» **Records to process**:
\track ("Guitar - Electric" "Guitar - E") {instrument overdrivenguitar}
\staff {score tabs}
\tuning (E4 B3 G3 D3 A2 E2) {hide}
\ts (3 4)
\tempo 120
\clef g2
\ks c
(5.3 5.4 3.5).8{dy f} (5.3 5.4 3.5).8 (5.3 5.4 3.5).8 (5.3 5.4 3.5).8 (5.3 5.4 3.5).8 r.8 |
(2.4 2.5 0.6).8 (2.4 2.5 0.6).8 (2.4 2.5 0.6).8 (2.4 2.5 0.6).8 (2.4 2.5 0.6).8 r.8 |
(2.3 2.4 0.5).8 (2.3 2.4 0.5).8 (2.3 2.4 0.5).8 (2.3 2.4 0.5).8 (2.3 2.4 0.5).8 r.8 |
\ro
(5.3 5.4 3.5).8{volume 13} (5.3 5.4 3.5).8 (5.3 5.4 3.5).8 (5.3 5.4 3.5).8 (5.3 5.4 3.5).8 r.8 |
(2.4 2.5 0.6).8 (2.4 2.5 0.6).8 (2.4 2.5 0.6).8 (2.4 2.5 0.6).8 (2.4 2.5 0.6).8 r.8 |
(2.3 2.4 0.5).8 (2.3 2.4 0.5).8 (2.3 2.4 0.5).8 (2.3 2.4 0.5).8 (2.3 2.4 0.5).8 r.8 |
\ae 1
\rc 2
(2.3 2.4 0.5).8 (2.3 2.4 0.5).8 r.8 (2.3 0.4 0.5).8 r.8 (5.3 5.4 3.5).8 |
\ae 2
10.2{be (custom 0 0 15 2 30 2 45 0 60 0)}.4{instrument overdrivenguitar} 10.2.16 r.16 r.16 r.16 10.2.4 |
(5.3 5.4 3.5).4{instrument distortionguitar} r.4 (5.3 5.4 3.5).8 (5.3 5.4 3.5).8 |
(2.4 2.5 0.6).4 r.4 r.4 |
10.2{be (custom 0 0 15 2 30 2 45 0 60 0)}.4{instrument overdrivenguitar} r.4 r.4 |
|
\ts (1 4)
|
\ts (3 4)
--
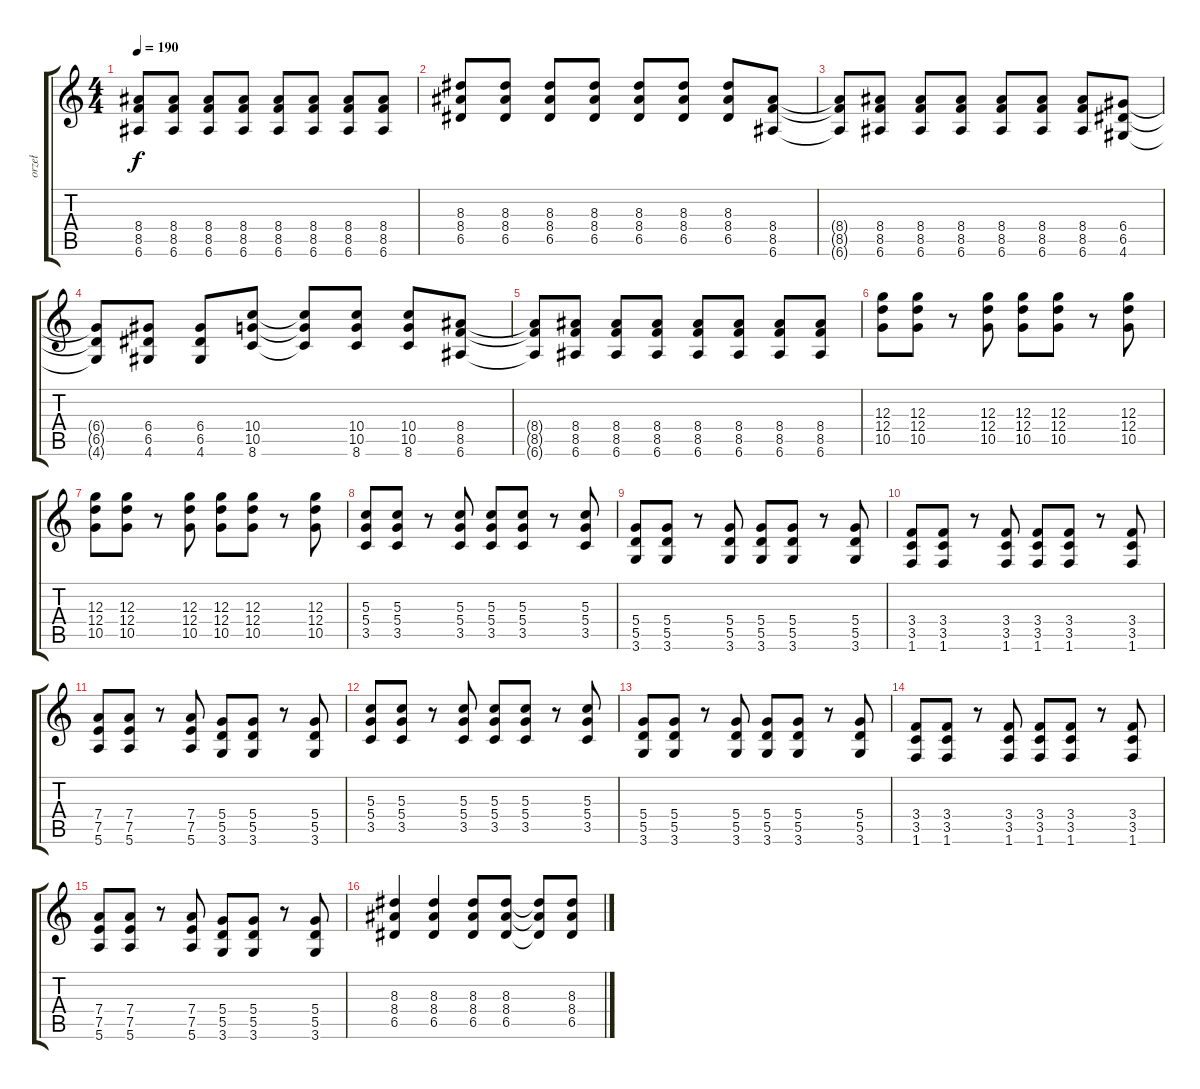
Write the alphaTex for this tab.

» **Work instructions**:
Pull out every line above that contains the string "instrument", and copy each one. Case counts.

» **Response**:
\track ("Guitar - Electric" "Guitar - E") {instrument overdrivenguitar}
10.2{be (custom 0 0 15 2 30 2 45 0 60 0)}.4{instrument overdrivenguitar} 10.2.16 r.16 r.16 r.16 10.2.4 |
(5.3 5.4 3.5).4{instrument distortionguitar} r.4 (5.3 5.4 3.5).8 (5.3 5.4 3.5).8 |
10.2{be (custom 0 0 15 2 30 2 45 0 60 0)}.4{instrument overdrivenguitar} r.4 r.4 |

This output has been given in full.